Improving the quality, safety and efficiency of healthcare is a national priority. While clinical quality measures have been around for some time, they are now taking center stage through federal, state and commercial quality/pay for performance (P4P) initiatives. Regulations such as Meaningful Use (MU), Physician Quality Reporting System (PQRS), Hospital Inpatient Quality Reporting Program (HIQRP), Accountable Care and Value-Based Payment Programs are driving healthcare organizations to implement enterprise-wide strategies to meet clinical quality reporting and evidence-based clinical decision support requirements.
While most healthcare organizations support the goals of quality improvement—enhancing patient outcomes and reducing healthcare costs—meeting those objectives across the enterprise is challenging. While organizations solve commonly acknowledged problems around data capture and complex measure calculations, there are no consistent, systematic means for measuring clinical quality management.
Multiple measures for the same condition
Organizations such as the National Quality Forum (NQF), Centers for Disease Control and Prevention and the Center for Medicare and Medicaid Services (CMS) are doing significant work toward standardizing clinical measures irrespective of the quality initiative, but there is still a long way to go. The problem is that various quality improvement programs, such as PQRS or HEDIS, are developing, standardizing and adopting evidence-based clinical quality measures on their own, which results in multiple clinical measures with slight variations for a given condition or outcome. For instance, when tracking HbA1c levels in diabetic patients, performance measures include HbA1c testing, HbA1c poor control, HbA1c control (<7%) and HbA1c control (<8%) depending on the program.
Initiative-specific nuances in measure implementation
Different quality initiatives select a set of measures based on industry best practices and their endorsement by nationally recognized organizations such as NQF or CMS. This results in common measures—say, tracking HbA1c poor control in diabetes—being tracked across different quality initiatives, such as MU or PQRS. And because each quality initiative has its own nuances in the actual specification and implementation of the measures, provider organizations need to track the same measure multiple times for different initiatives.
Additionally, organizations need to be cognizant of the fact that the eligible patient population for the same measure may also vary across quality initiatives based on health plan coverage (Medicare or commercial), allowable evaluation and management (E&M) services and so forth.
Periodically changing measure definitions
Even within a quality initiative such as PQRS, HIQRP or HEDIS, the specifications for clinical quality measures change over time, driven by factors such as the addition/retirement of E&M codes, medication codes, endorsement of new evidence and changes in exclusions/exceptions.
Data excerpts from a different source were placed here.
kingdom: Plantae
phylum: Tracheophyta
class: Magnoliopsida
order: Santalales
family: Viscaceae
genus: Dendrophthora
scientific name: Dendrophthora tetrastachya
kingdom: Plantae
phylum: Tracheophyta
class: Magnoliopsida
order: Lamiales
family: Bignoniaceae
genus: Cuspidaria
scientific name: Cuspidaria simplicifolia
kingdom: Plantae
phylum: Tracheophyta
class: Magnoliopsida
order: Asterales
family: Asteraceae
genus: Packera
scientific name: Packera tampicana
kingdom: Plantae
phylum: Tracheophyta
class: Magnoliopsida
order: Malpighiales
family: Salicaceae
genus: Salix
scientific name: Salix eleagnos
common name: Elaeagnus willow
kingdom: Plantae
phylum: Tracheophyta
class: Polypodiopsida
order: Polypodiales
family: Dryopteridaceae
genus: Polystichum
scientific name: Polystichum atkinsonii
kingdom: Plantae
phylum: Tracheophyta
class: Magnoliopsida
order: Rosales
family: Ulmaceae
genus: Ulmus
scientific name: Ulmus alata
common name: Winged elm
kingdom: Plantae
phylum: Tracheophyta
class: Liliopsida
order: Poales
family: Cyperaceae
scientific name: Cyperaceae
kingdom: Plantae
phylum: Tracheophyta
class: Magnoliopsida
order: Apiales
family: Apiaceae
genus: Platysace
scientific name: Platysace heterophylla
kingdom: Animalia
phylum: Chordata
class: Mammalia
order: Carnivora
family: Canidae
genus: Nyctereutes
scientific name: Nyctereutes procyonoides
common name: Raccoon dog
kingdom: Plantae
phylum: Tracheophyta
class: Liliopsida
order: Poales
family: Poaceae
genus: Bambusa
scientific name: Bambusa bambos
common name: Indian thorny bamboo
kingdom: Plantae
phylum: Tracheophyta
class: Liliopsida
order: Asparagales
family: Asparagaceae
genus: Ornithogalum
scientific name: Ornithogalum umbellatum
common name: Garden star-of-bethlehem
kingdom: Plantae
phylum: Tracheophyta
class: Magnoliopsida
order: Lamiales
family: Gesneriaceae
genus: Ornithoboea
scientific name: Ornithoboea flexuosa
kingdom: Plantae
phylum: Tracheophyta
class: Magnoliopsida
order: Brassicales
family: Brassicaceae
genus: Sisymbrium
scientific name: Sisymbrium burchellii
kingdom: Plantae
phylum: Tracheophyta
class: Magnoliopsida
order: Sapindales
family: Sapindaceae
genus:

Consequently, organizations are forced to expend significant time and effort in periodically tracking and upgrading measure calculation logic as well as associated workflows, data sources and IT systems based on the extent of change. Moreover, changes in measure calculations make it very difficult (and potentially risky) for organizations to accurately trend and benchmark the performance of clinical measures over a period of time.
Availability/applicability of performance benchmarks
The use of industry benchmarks to monitor performance is uncommon; likewise, few governing guidelines for clinical quality reporting provide them. Some organizations publish national and/or regional statistics, but there are issues in using this data. For instance, the data may not be endorsed by any quality initiative organization or does not account for contextual/regional variations (health of population being served, resource availability, environmental and seasonal variations, etc.).
The lack of industry benchmarks makes it difficult for healthcare organizations to set and track realistic goals and get a better sense of their performance. This issue is becoming more acute in the context of newer payment models such as value-based payments and shared savings programs.
Tracking care of measure exclusions/exceptions
Most quality measures are based on clinical evidence at a population level. However, during the computation of these measures, data may be excluded for many patients due to medical reasons or other significant deviations (exclusions/exceptions). Where exclusions/exceptions are provided, alternate best practice guidelines for excluded populations are not always available or tracked. If a patient is excluded from an influenza immunization measure due to contraindication, for example, it is important to follow best practices for this population as well.
In summary, the more clinical quality measures shape healthcare delivery and performance, the more pressing the need for governing agencies and healthcare organizations to address these systemic challenges and pave the way to standardization. But for now and the foreseeable future, the road remains a bumpy one.